Perhaps you could work with pulling the x(t) inside the integral, and doing a change of variable.
• Jul 20th 2010, 07:42 AM
cfy30
The figure attached shows the system I am trying to model with the equation.

Attachment 18255

It is a feedback system to suppress x(t) at the node y(t). The system itself is quite simple but the transfer function is giving me headache. What I want to do is formulating H(s) and then determine the optimum A if the optimum A exists......

cfy30
• Jul 20th 2010, 08:11 AM
Ackbeet
Are you sure you've written down your integral equation correctly? Where's the z(t) in it?
• Jul 20th 2010, 07:41 PM
cfy30
I am sure the equation I have is correct. z(t) is the "wanted" signal and x(t) is the interference that needs to be canceled. When the system starts to run, x(t) will be suppressed, leaving z(t) as the output y(t). Imagine z(t) is cos(2*pi*200*t) and x(t) is cos(2*pi*50*t). y(t) contains cos(2*pi*200*t) only and is free of cos(2*pi*50*t).

cfy30
• Jul 20th 2010, 08:41 PM
CaptainBlack
Your first system is not linear, so does not have a transfer function.

CB
• Jul 20th 2010, 09:45 PM
cfy30
Why the system is not linear?

I think the system is linear but time variant.

cfy30
• Jul 20th 2010, 09:50 PM
cfy30
Let me take time variant back. I believe the system is also time invariant...
• Jul 21st 2010, 01:23 AM
CaptainBlack
Quote:

Originally Posted by cfy30
Why the system is not linear?

I think the system is linear but time variant.

cfy30

Consider two signals $x_1(t)$ and $x_2(t)$ and corresponding outputs $y_1(t)$, $y_2(t)$. Now what is the output when the input is $z(t)= x_1(t)+x_2(t)$? (note I am here working with a necessary condition for linearity not the full condition, to show that linearity fails it is sufficient to show that a necessary condition fails)

CB
• Jul 21st 2010, 02:00 AM
Ackbeet
Did you mean "corresponding outputs $y_{1}(t)$ and $y_{2}(t).$"?
• Jul 21st 2010, 07:01 AM
cfy30
My thinking is, let x(t) = x1(t) and z(t) = x2(t), x1(t) and x2(t) have different frequencies.
Output of the system, y(t) is always equal to z(t) or x2(t). The system behaves as a notch filter. That is what I say the system is LTI.

cfy30
• Jul 21st 2010, 08:02 AM
CaptainBlack
Quote:

Originally Posted by Ackbeet
Did you mean "corresponding outputs $y_{1}(t)$ and $y_{2}(t).$"?

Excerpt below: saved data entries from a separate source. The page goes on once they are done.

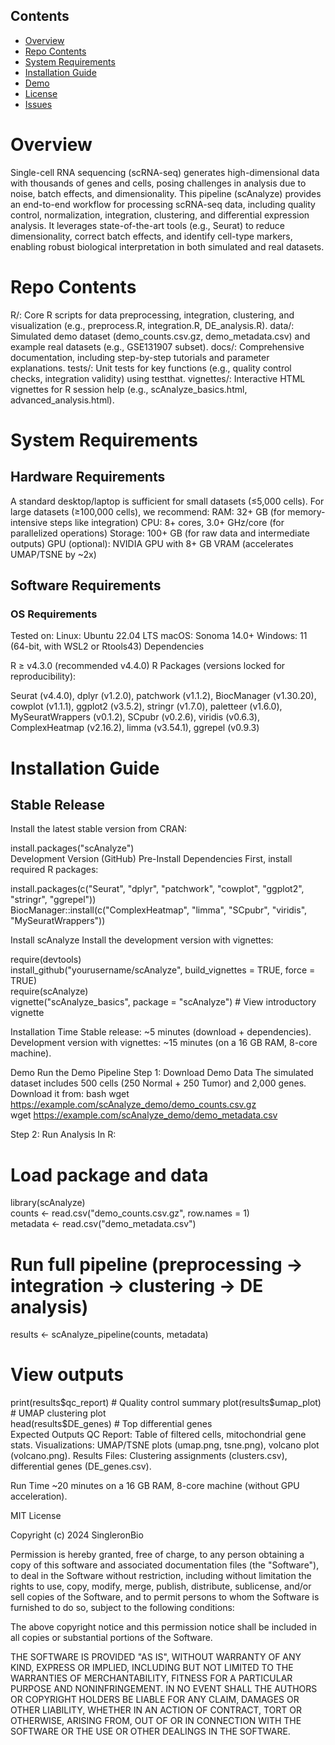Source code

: ## Contents

- [Overview](#overview)
- [Repo Contents](#repo-contents)
- [System Requirements](#system-requirements)
- [Installation Guide](#installation-guide)
- [Demo](#demo)
- [License](./LICENSE)
- [Issues](https://github.com/superxiaozhi123333/single-cell-sequencing-for-endothelial-cell-)

# Overview
Single-cell RNA sequencing (scRNA-seq) generates high-dimensional data with thousands of genes and cells, posing challenges in analysis due to noise, batch effects, and dimensionality. This pipeline (scAnalyze) provides an end-to-end workflow for processing scRNA-seq data, including quality control, normalization, integration, clustering, and differential expression analysis. It leverages state-of-the-art tools (e.g., Seurat) to reduce dimensionality, correct batch effects, and identify cell-type markers, enabling robust biological interpretation in both simulated and real datasets.
# Repo Contents
R/: Core R scripts for data preprocessing, integration, clustering, and visualization (e.g., preprocess.R, integration.R, DE_analysis.R).
data/: Simulated demo dataset (demo_counts.csv.gz, demo_metadata.csv) and example real datasets (e.g., GSE131907 subset).
docs/: Comprehensive documentation, including step-by-step tutorials and parameter explanations.
tests/: Unit tests for key functions (e.g., quality control checks, integration validity) using testthat.
vignettes/: Interactive HTML vignettes for R session help (e.g., scAnalyze_basics.html, advanced_analysis.html).

# System Requirements

## Hardware Requirements
A standard desktop/laptop is sufficient for small datasets (≤5,000 cells). For large datasets (≥100,000 cells), we recommend:
RAM: 32+ GB (for memory-intensive steps like integration)
CPU: 8+ cores, 3.0+ GHz/core (for parallelized operations)
Storage: 100+ GB (for raw data and intermediate outputs)
GPU (optional): NVIDIA GPU with 8+ GB VRAM (accelerates UMAP/TSNE by ~2x)
## Software Requirements

### OS Requirements
Tested on:
Linux: Ubuntu 22.04 LTS
macOS: Sonoma 14.0+
Windows: 11 (64-bit, with WSL2 or Rtools43)
Dependencies

R ≥ v4.3.0 (recommended v4.4.0)
R Packages (versions locked for reproducibility):

Seurat (v4.4.0), dplyr (v1.2.0), patchwork (v1.1.2), BiocManager (v1.30.20),  
cowplot (v1.1.1), ggplot2 (v3.5.2), stringr (v1.7.0), paletteer (v1.6.0),  
MySeuratWrappers (v0.1.2), SCpubr (v0.2.6), viridis (v0.6.3),  
ComplexHeatmap (v2.16.2), limma (v3.54.1), ggrepel (v0.9.3)  

# Installation Guide

## Stable Release

Install the latest stable version from CRAN:

install.packages("scAnalyze")  
Development Version (GitHub)
Pre-Install Dependencies
First, install required R packages:

install.packages(c("Seurat", "dplyr", "patchwork", "cowplot", "ggplot2", "stringr", "ggrepel"))  
BiocManager::install(c("ComplexHeatmap", "limma", "SCpubr", "viridis", "MySeuratWrappers"))  

Install scAnalyze
Install the development version with vignettes:

require(devtools)  
install_github("yourusername/scAnalyze", build_vignettes = TRUE, force = TRUE)  
require(scAnalyze)  
vignette("scAnalyze_basics", package = "scAnalyze")  # View introductory vignette  

Installation Time
Stable release: ~5 minutes (download + dependencies).
Development version with vignettes: ~15 minutes (on a 16 GB RAM, 8-core machine).

Demo
Run the Demo Pipeline
Step 1: Download Demo Data
The simulated dataset includes 500 cells (250 Normal + 250 Tumor) and 2,000 genes. Download it from:
bash
wget https://example.com/scAnalyze_demo/demo_counts.csv.gz  
wget https://example.com/scAnalyze_demo/demo_metadata.csv  

Step 2: Run Analysis
In R:

# Load package and data  
library(scAnalyze)  
counts <- read.csv("demo_counts.csv.gz", row.names = 1)  
metadata <- read.csv("demo_metadata.csv")  

# Run full pipeline (preprocessing → integration → clustering → DE analysis)  
results <- scAnalyze_pipeline(counts, metadata)  

# View outputs  
print(results$qc_report)  # Quality control summary  
plot(results$umap_plot)   # UMAP clustering plot  
head(results$DE_genes)    # Top differential genes  
Expected Outputs
QC Report: Table of filtered cells, mitochondrial gene stats.
Visualizations: UMAP/TSNE plots (umap.png, tsne.png), volcano plot (volcano.png).
Results Files: Clustering assignments (clusters.csv), differential genes (DE_genes.csv).

Run Time
~20 minutes on a 16 GB RAM, 8-core machine (without GPU acceleration).

MIT License

Copyright (c) 2024 SingleronBio

Permission is hereby granted, free of charge, to any person obtaining a copy
of this software and associated documentation files (the "Software"), to deal
in the Software without restriction, including without limitation the rights
to use, copy, modify, merge, publish, distribute, sublicense, and/or sell
copies of the Software, and to permit persons to whom the Software is
furnished to do so, subject to the following conditions:

The above copyright notice and this permission notice shall be included in all
copies or substantial portions of the Software.

THE SOFTWARE IS PROVIDED "AS IS", WITHOUT WARRANTY OF ANY KIND, EXPRESS OR
IMPLIED, INCLUDING BUT NOT LIMITED TO THE WARRANTIES OF MERCHANTABILITY,
FITNESS FOR A PARTICULAR PURPOSE AND NONINFRINGEMENT. IN NO EVENT SHALL THE
AUTHORS OR COPYRIGHT HOLDERS BE LIABLE FOR ANY CLAIM, DAMAGES OR OTHER
LIABILITY, WHETHER IN AN ACTION OF CONTRACT, TORT OR OTHERWISE, ARISING FROM,
OUT OF OR IN CONNECTION WITH THE SOFTWARE OR THE USE OR OTHER DEALINGS IN THE
SOFTWARE.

Yes, its my fault for not reading the spell-checker suggestions carefully before accepting :(
• Jul 21st 2010, 08:08 AM
CaptainBlack
Quote:

Originally Posted by cfy30
My thinking is, let x(t) = x1(t) and z(t) = x2(t), x1(t) and x2(t) have different frequencies.
Output of the system, y(t) is always equal to z(t) or x2(t). The system behaves as a notch filter. That is what I say the system is LTI.

cfy30

An LTI system has to be LINEAR as well as time invariant, see the Wikipedia article. What you have written above is gobbledygook.